Progress in Separating Rejuvenation from Pluripotency in Cell Reprogramming
Reprogramming of adult cells occurs early in embryonic development, changing the adult germline cell into a pluripotent embryonic stem cell. This also removes epigenetic changes characteristic of age to rejuvenate cell functions, such as mitochondrial activity. A recipe for recreating this reprogramming process in any cell was discovered 20 years ago, and involves increased expression of the four Yamanaka factors. Over time, the interest of the scientific community has expanded from initial efforts to use reprogramming in order to generate patient-matched induced pluripotent stem cells for research and cell therapies. Now, researchers are equally interested in partial reprogramming that can produce epigenetic and functional rejuvenation in tissues without erasing cell type.
Researchers have expected these two aspects of reprogramming, dedifferentiation to pluripotency versus epigenetic rejuvenation, to be regulated separately. That underneath the regulatory layer of the Yamanaka factors, there would be other regulatory layers that distinctly produce dedifferentiation versus epigenetic rejuvenation. So far progress towards concretely identifying these hypothetical lower levels of regulation has been slow. Today's news from the Shift Bioscience team is a claim to an effective way to induce rejuvenation without dedifferentiation, by altering the expression of a single gene. The preprint does not identify the gene, of course, given that this is a corporate rather than an academic research group, but that information will emerge with time. One caution is that the researchers have validated the effects in a few cell types, but it may or may not generalize to all cell types.
A single factor for safer cellular rejuvenation
Ageing is a key driver of the major diseases afflicting the modern world. Slowing or reversing the ageing process would therefore drive significant and broad benefits to human health. Previously, the Yamanaka factors (OCT4, SOX2, KLF4, with or without c-MYC: OSK(M)) have been shown to rejuvenate cells based on accurate predictors of age known as epigenetic clocks. Unfortunately, OSK(M) induces dangerous pluripotency pathways, making it unsuitable for therapeutic use.

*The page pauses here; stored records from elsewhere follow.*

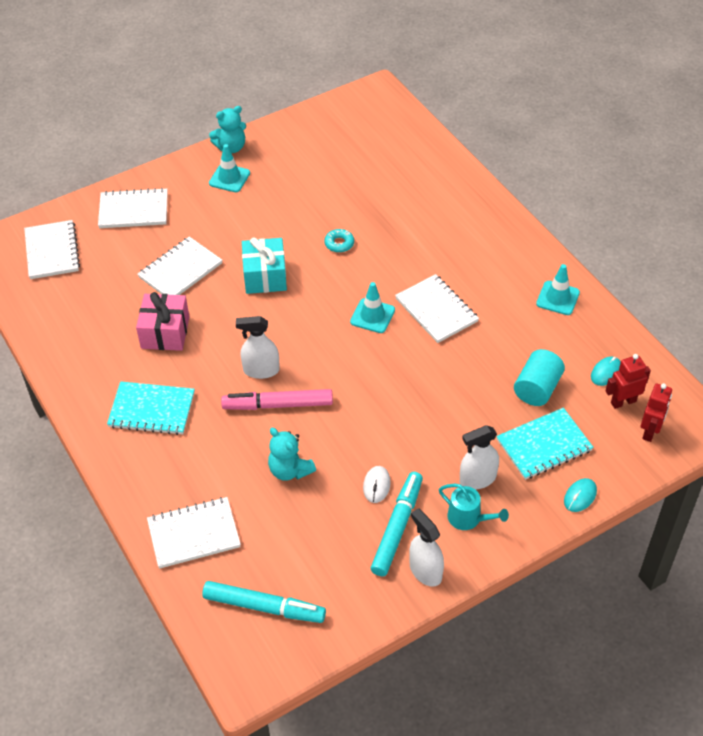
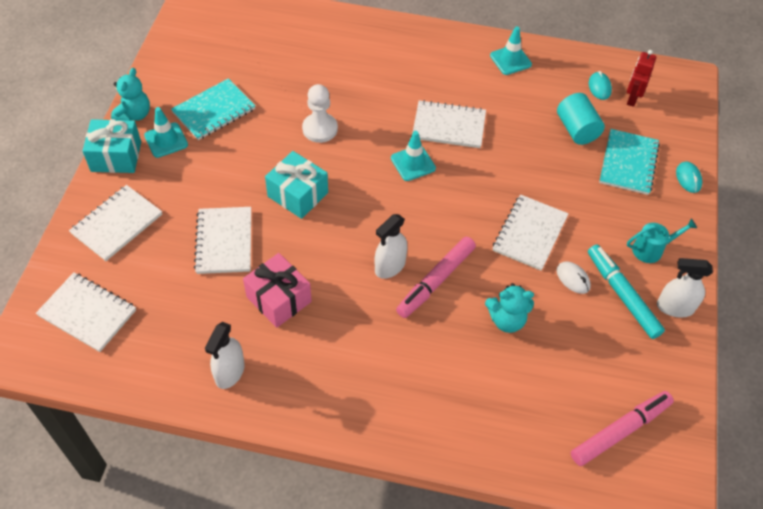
camera: 50 degrees left, 5 degrees up
turquoise notebook [107,381,195,435] -> turquoise notebook moved to [171,78,255,140]
white notebook [147,497,241,569] -> white notebook moved to [493,194,569,271]
turquoise marker [202,581,326,623] -> pink marker [571,391,674,466]
turquoise donut [325,229,354,253] -> white pawn [302,84,338,143]
white spray bottle [460,425,499,490] -> white spray bottle moved to [205,322,245,389]
red robot [641,383,672,442] -> none
none -> turquoise gift [83,119,141,173]

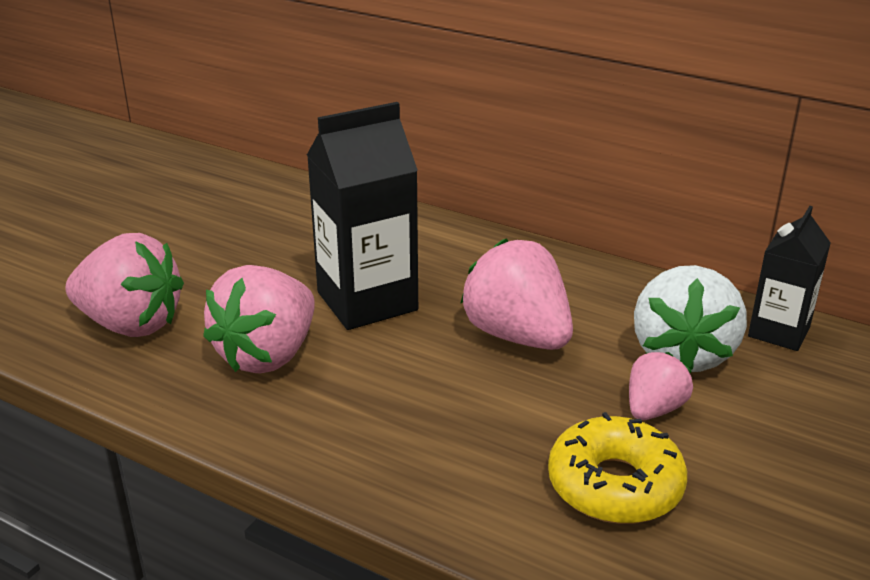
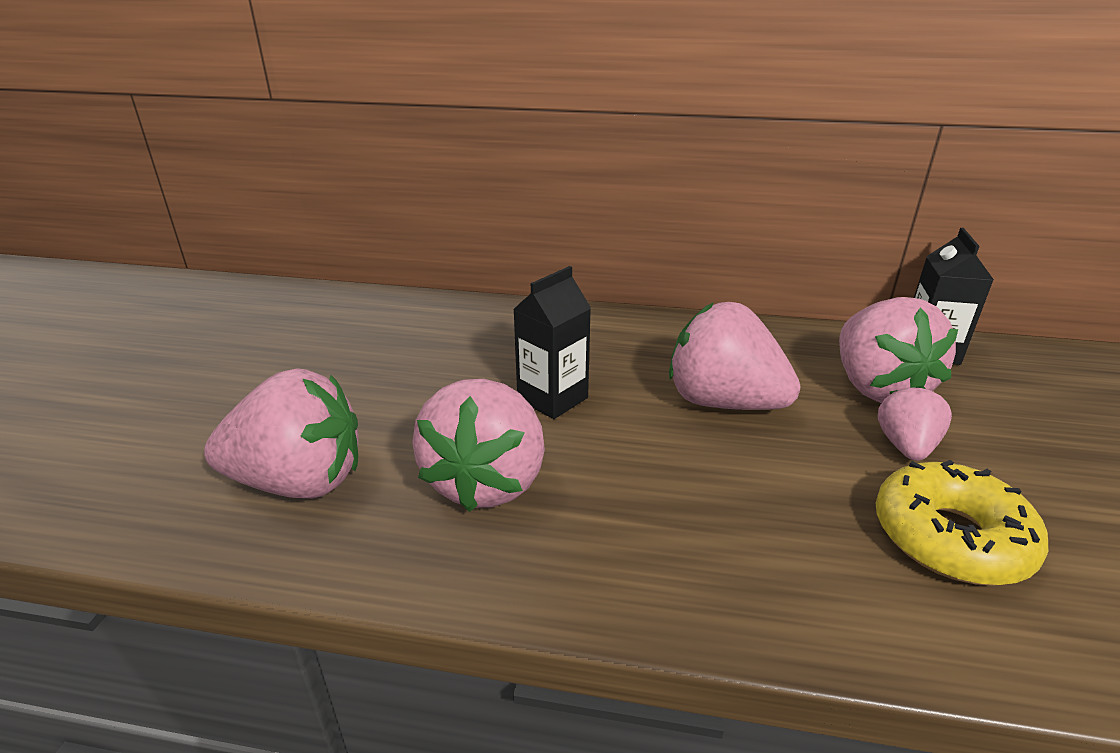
camera: 20 degrees left, 0 degrees up
black carton [307,102,418,330] -> black carton [513,266,591,419], size x0.61
white strawberry [634,265,747,372] -> pink strawberry [839,297,958,403]

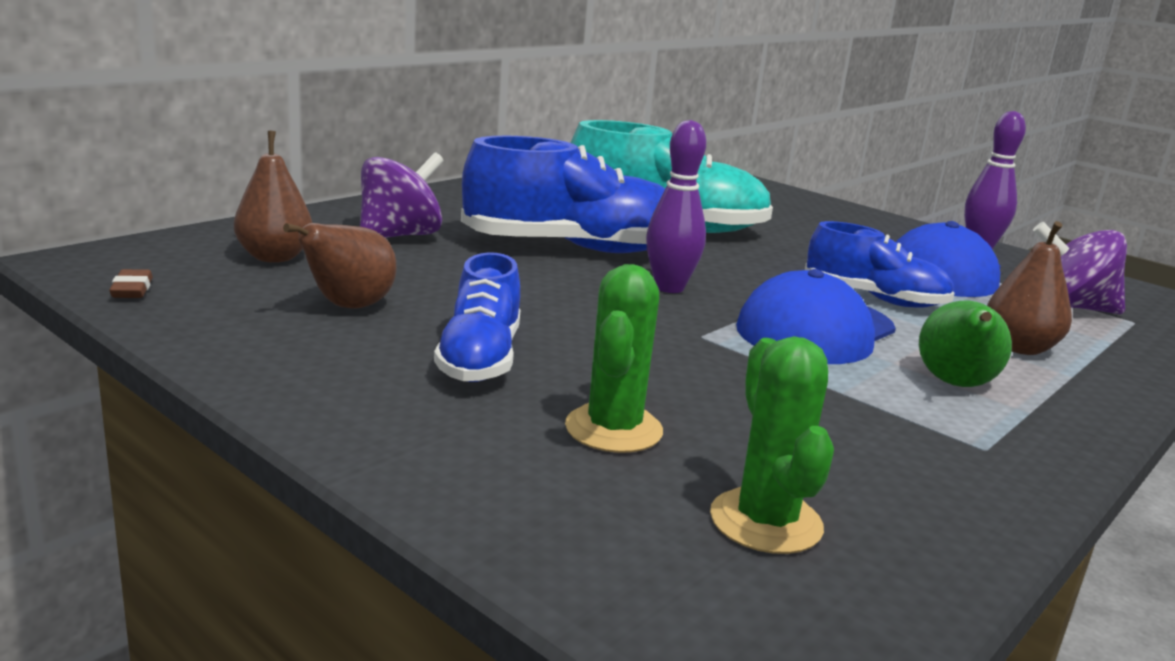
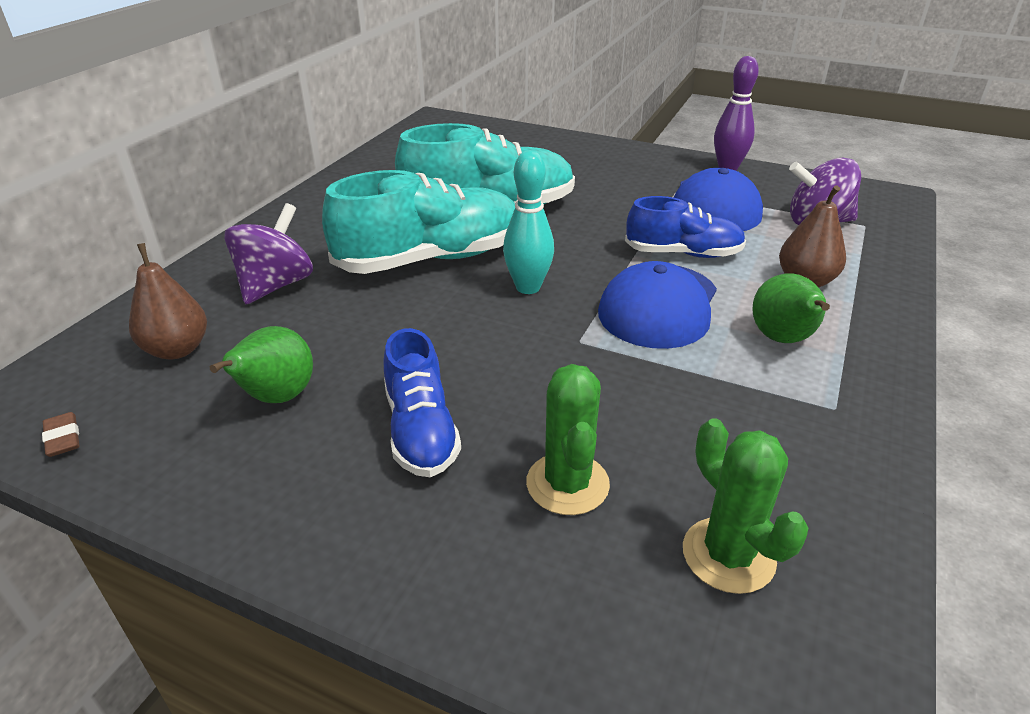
camera: 15 degrees left, 15 degrees up
brown pear [283,223,396,309] -> green pear [210,326,313,403]
blue shoe [461,136,665,253] -> turquoise shoe [322,170,515,274]
purple bowling pin [646,120,706,293] -> turquoise bowling pin [503,150,554,294]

To overcome this therapeutic barrier, we screened for novel factors by optimising directly for age reversal rather than for pluripotency. We trained a transcriptomic ageing clock, unhindered by the low throughput of bulk DNA methylation assays, to enable a screen of unprecedented scale and granularity.
Our platform identified what we here designate as SB000, the first single gene intervention to rejuvenate cells from multiple germ layers with efficacy rivalling the Yamanaka factors. Cells rejuvenated by SB000 retain their somatic identity, without evidence of pluripotency or loss of function. These results reveal that decoupling pluripotency from cell rejuvenation does not remove the ability to rejuvenate multiple cell types. This discovery paves the way for cell rejuvenation therapeutics that can be broadly applied across age-driven diseases.
Last week an article on using small molecule drugs to replace the use of the Yamanaka factors in epigentically "resetting" cells was highlighted. However it was pointed out that small molecule drugs frequently have off target effects that limit or prevent usage. I commented that Spiroligomers might be able to over these difficulties, as they have the specificity of antibodies, but can enter cells like small molecule drugs.
Once the identity of this gene is revealed by Shift Bioscience, perhaps a Spiroligomer to mimic its effect could be produced? It seems like a faster path forward than waiting for gene therapy to get to an acceptable level of performance.
Wow this is a big claim. Essentially they landed on what New Limit is after but with a smaller budget and team?
I wonder if they are using it to see what effect intermittent, life long use would have on the lifespan.